Achieving diversity comes through action – and there is plenty we can do.

Image credit | Donna Grethen / Ikon


At the start of every year, people think about their careers and resolutions that will change things for the better.

The global response to the death of George Floyd in the US changed the conversation, but if we are to get organisations that look like the community they serve, we have to move to practical action.

I’ve always been intrigued by the ways in which economic theories could be used to explain and tackle some of the most complex socioeconomic phenomena. But diversity is also about being visible in society.

When I started my undergraduate studies, I found there were no prominent figures in economics that looked like me; that were black. At first, I thought this was just a problem in academia, but I quickly came to realise this was a widespread issue.

In my first role as a government official, I was the only black female economist in the department, alongside one other black male economist, and this led me to question where all the black economists were.

Much of the UK’s focus on diversity in economics has centred on women’s representation; the under-representation of black professionals is often overlooked. This lack of visibility has resulted in there being few or no initiatives at higher levels to address the issue.

Economists hold some of the most powerful positions in society, with the ability to form policies that change lives. But the extent to which those policies can change lives for the better is dependent on the evidence and analysis underpinning them, and whose perspectives are included. Lack of attention to issues faced by particular communities can ultimately lead to poor decision-making in policy, and to negative outcomes for these communities.

So, what can we do? The answer is a lot, and there are three training points that will actually make a difference.

  • Improve relatability: by hosting seminars, events and, most important, carrying out research that make economics less foreign and isolating. If the goal of economics is to increase diversity and be inclusive, then the material must be more relatable, making it more accurate and useful.
  • Increase support: organisations can help by donating and providing support. This involves partnering to deliver events, talks and workshops, various initiatives like mentorship and training programmes.
  • Increase opportunities: by supporting potential and current black economists throughout the pipeline by funding and creating targeted outreach programmes to introduce economics as a viable option for black students.

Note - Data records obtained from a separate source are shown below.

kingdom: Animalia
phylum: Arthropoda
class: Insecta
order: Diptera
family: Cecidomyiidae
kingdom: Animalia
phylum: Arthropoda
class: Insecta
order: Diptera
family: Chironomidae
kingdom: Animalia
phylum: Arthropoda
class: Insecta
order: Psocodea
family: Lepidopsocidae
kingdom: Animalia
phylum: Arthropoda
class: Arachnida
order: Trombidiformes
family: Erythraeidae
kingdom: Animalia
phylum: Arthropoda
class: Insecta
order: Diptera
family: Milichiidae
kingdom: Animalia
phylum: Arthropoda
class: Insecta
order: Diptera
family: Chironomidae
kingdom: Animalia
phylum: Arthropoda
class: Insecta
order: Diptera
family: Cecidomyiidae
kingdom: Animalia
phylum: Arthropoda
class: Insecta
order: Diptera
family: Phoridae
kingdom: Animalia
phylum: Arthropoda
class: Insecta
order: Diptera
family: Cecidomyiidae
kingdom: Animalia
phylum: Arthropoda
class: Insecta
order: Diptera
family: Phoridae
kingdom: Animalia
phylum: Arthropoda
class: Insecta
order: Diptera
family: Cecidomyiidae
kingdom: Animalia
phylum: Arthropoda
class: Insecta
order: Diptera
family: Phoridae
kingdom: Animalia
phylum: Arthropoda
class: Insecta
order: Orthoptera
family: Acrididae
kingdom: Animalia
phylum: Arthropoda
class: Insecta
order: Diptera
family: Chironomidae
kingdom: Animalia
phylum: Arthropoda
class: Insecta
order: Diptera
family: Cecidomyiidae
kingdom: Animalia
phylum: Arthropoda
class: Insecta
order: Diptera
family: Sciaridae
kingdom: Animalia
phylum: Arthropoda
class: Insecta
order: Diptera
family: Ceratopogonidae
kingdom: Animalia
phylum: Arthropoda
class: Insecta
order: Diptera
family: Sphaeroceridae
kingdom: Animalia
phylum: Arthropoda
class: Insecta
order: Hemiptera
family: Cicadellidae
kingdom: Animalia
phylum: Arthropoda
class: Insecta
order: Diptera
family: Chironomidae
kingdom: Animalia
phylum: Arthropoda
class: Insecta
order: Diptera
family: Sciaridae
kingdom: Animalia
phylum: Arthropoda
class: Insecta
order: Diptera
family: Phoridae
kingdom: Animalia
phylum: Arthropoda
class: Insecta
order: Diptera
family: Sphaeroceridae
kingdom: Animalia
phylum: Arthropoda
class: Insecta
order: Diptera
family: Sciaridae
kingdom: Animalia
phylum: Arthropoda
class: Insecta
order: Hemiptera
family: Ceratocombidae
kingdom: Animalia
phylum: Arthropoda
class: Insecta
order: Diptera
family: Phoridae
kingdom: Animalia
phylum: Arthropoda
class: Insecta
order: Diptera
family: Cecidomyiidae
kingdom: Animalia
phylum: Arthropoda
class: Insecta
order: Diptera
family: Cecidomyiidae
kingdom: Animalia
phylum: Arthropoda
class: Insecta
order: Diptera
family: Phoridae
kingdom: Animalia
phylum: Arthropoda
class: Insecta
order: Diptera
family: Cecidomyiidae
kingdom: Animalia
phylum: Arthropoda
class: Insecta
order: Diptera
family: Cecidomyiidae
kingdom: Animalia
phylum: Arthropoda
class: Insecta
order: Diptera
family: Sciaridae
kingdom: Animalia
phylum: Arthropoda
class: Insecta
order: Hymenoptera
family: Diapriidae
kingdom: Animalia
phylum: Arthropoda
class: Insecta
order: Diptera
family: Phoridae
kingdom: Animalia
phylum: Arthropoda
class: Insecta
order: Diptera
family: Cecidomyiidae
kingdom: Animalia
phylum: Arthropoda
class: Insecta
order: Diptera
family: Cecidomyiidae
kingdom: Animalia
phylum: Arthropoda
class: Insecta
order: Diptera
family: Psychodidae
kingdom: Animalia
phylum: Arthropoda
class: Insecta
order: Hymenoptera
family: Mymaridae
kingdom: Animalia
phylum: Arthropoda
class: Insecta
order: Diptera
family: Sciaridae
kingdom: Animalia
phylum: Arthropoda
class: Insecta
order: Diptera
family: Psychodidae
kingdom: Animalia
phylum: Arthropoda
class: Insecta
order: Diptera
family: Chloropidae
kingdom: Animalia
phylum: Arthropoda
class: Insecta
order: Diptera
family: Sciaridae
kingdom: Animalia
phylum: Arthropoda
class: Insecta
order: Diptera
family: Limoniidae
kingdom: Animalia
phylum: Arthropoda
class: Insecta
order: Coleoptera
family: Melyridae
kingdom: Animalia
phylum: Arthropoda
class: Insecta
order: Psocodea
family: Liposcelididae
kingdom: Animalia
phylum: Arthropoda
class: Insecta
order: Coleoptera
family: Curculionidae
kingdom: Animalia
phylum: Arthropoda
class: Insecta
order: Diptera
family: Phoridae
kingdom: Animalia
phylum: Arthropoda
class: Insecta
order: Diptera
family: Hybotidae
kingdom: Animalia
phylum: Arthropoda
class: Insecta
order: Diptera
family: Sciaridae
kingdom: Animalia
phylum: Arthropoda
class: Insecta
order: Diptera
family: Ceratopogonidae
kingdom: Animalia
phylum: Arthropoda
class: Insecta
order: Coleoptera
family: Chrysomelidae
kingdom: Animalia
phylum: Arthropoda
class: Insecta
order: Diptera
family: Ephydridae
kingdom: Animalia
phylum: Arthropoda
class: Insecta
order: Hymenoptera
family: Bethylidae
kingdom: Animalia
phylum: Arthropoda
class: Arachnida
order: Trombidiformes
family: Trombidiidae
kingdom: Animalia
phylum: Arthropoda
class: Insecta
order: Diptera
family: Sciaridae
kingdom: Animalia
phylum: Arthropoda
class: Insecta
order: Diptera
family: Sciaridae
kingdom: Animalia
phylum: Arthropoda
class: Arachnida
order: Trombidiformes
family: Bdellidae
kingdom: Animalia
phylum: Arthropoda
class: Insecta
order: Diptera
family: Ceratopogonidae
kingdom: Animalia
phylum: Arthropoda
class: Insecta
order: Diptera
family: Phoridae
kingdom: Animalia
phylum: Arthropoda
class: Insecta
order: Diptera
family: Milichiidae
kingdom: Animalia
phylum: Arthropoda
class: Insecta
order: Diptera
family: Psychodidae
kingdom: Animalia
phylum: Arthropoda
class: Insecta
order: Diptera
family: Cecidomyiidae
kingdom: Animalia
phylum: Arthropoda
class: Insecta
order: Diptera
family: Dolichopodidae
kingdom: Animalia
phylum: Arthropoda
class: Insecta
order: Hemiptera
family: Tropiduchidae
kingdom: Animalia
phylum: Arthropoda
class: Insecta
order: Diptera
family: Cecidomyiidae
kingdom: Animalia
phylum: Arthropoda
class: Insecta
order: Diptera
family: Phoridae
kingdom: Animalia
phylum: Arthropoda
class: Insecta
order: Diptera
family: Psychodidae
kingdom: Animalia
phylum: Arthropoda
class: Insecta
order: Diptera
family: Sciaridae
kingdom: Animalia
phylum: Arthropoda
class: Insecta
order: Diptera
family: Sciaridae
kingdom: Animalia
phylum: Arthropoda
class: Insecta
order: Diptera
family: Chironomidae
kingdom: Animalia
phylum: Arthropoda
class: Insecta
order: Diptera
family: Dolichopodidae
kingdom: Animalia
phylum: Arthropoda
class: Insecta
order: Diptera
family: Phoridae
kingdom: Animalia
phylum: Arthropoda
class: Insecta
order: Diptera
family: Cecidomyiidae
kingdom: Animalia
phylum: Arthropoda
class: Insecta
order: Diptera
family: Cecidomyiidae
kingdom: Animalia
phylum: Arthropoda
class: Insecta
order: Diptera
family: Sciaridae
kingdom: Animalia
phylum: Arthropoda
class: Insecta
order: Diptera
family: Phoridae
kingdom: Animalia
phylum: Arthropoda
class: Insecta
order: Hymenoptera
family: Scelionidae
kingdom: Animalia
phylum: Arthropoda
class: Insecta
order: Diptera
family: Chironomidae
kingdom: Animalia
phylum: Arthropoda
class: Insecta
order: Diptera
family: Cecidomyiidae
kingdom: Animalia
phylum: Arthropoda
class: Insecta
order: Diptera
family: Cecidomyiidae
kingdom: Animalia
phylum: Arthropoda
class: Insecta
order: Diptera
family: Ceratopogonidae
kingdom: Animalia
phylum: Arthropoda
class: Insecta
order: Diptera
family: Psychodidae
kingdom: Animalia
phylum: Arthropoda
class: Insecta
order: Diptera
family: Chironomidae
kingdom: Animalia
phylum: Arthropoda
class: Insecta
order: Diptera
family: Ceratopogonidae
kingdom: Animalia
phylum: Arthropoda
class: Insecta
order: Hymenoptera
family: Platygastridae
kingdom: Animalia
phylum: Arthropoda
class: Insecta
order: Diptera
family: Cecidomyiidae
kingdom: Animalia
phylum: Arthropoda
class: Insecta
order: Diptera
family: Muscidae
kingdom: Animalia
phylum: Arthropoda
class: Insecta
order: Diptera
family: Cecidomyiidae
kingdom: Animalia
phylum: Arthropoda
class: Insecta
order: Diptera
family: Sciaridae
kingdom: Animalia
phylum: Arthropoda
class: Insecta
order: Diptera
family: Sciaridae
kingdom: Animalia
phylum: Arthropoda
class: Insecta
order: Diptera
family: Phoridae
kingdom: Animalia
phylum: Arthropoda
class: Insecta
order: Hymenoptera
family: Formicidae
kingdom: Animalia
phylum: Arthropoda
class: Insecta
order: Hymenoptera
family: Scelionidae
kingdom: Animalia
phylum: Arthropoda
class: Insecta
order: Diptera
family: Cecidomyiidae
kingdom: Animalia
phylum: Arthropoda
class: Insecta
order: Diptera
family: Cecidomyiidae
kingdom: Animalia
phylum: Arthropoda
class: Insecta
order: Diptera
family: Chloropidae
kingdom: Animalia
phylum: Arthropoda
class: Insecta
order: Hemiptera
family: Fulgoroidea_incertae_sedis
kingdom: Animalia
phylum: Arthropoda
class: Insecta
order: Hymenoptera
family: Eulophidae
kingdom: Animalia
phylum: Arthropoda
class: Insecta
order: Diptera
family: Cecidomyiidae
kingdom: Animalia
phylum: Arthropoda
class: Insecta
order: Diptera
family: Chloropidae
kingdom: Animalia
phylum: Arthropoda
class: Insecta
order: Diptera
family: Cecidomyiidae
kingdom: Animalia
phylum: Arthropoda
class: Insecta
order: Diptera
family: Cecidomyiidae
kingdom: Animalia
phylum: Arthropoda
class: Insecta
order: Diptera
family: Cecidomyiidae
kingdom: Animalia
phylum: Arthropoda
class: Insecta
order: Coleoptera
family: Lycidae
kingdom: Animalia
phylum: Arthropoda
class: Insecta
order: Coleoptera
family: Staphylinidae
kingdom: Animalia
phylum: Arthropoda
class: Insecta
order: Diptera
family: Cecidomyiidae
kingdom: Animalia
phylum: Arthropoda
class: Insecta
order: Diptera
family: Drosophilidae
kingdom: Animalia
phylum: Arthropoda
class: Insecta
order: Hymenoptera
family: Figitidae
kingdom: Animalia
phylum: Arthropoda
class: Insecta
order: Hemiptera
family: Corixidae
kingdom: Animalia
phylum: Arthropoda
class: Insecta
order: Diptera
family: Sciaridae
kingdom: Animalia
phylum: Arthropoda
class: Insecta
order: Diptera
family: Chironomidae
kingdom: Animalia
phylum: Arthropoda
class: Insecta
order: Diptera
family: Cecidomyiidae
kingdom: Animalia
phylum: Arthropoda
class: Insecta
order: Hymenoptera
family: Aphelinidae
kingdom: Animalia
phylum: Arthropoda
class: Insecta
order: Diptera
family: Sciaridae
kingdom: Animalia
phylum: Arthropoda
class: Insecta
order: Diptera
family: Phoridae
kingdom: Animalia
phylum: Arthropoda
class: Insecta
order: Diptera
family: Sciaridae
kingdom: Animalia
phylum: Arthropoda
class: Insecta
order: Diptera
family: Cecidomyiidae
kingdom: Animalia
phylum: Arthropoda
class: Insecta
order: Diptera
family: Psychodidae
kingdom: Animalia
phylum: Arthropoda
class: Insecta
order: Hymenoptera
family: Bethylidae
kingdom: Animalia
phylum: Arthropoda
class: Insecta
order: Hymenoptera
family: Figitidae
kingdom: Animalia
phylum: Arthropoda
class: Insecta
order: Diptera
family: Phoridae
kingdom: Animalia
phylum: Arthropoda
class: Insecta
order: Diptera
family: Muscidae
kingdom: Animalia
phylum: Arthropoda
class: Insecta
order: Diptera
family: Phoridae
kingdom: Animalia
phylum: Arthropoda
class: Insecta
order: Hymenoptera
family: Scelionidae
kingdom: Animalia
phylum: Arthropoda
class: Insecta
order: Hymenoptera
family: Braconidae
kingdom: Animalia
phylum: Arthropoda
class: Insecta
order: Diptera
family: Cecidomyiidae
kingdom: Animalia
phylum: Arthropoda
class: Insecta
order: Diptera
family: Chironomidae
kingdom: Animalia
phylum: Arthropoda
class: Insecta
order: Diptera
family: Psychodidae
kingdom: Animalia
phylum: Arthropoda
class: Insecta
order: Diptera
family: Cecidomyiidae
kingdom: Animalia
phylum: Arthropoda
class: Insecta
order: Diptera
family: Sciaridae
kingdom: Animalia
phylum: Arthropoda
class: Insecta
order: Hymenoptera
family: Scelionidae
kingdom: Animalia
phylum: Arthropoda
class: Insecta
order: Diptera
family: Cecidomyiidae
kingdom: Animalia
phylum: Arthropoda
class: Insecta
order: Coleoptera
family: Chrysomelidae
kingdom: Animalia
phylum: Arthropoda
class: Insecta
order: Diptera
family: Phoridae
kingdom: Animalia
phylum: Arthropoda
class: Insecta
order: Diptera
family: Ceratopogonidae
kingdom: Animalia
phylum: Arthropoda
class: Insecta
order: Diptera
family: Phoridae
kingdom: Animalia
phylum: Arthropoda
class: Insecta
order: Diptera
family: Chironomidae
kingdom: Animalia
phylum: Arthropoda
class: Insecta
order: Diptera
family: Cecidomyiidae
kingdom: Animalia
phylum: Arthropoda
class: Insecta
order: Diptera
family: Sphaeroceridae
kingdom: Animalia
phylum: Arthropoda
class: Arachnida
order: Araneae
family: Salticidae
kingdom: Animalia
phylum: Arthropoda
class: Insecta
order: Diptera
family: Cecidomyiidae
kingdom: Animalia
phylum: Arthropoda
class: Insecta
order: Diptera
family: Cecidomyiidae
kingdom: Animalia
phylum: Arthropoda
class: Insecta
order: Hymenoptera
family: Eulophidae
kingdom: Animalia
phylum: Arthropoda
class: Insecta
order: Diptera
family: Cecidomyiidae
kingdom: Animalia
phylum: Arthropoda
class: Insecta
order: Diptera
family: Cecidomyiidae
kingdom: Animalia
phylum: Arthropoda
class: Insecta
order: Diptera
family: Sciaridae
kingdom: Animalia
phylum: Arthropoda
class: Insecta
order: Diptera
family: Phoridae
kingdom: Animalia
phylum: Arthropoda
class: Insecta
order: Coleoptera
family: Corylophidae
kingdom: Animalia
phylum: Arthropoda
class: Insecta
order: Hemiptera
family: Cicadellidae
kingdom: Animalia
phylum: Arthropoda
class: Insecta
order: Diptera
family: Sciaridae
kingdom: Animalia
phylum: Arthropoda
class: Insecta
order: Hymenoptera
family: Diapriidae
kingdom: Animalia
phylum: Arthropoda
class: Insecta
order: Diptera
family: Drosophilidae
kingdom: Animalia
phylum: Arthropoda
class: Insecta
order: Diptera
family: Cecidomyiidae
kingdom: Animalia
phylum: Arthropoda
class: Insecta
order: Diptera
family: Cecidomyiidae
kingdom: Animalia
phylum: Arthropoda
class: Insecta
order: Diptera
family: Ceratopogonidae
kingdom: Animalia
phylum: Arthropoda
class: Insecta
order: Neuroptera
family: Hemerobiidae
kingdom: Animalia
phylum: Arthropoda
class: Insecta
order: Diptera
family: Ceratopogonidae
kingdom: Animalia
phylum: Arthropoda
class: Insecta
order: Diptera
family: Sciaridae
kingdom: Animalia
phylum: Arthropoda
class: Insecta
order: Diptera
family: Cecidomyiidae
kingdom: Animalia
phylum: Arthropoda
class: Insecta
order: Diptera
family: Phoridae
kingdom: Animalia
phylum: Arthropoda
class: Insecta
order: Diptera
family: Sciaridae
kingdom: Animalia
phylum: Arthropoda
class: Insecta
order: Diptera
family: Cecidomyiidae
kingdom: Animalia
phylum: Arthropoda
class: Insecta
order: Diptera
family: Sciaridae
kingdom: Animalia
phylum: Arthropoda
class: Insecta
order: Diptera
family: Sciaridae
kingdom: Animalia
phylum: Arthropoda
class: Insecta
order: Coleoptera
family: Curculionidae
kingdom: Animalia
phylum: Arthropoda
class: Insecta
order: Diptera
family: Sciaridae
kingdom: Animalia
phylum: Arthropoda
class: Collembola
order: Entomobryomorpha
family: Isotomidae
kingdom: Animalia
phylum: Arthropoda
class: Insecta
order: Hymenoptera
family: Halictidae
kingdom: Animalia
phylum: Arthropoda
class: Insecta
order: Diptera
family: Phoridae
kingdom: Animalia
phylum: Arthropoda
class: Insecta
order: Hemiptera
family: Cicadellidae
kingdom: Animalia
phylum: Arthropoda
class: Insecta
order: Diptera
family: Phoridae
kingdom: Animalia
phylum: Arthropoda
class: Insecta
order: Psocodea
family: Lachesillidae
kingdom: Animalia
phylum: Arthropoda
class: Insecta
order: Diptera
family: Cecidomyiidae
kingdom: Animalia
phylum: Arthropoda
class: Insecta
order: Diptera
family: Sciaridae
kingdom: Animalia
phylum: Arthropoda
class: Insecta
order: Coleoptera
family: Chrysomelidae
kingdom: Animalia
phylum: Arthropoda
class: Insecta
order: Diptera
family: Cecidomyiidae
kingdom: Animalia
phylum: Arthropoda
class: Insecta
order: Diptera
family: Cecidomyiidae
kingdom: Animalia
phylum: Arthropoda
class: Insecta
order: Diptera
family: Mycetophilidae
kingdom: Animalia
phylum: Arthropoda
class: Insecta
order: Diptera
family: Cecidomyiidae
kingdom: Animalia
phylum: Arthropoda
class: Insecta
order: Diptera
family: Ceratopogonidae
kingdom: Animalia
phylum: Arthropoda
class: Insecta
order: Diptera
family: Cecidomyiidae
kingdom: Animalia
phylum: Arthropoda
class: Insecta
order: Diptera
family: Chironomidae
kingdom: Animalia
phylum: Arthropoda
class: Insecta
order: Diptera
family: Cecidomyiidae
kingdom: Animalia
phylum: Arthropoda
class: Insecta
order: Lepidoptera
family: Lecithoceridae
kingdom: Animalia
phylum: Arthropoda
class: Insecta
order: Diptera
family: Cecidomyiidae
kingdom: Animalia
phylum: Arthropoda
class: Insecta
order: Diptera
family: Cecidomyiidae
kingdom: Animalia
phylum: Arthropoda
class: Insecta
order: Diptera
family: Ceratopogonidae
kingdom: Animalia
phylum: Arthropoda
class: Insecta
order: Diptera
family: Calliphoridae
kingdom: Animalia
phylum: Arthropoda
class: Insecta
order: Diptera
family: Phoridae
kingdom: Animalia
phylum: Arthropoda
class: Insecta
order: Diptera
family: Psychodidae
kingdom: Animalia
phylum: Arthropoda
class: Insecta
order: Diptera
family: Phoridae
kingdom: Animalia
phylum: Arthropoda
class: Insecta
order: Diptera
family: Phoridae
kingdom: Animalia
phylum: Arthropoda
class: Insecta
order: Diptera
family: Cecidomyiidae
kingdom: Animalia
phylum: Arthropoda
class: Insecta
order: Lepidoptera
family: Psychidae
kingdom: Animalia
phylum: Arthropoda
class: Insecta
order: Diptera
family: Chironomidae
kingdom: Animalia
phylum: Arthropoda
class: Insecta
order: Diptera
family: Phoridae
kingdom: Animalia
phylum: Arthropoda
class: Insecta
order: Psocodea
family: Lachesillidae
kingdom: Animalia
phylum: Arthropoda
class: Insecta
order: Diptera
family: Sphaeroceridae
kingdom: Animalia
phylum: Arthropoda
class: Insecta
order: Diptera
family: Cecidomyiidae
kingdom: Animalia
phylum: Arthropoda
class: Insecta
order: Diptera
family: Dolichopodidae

Organisational change is just as important. Many organisations will have diversity groups that they should listen to and take seriously if they truly wish to become a diverse workplace that ensures all voices are heard. These internal networks will also be best placed to know which initiatives to undertake in the context of their organisation.

However, the most important step is to take action. This includes setting clear, specific, tangible and measurable targets, to which leaders at every level can be held accountable.

It means creating initiatives, based on the experiences and perspectives of marginalised communities – which is not always the easiest or most comfortable thing to do. Progress should be tracked, outcomes should be transparent and initiatives should be reviewed regularly enough to assess what is going well and what isn’t.

A turning point for real change depends on whether individuals and organisations are willing to make that change happen.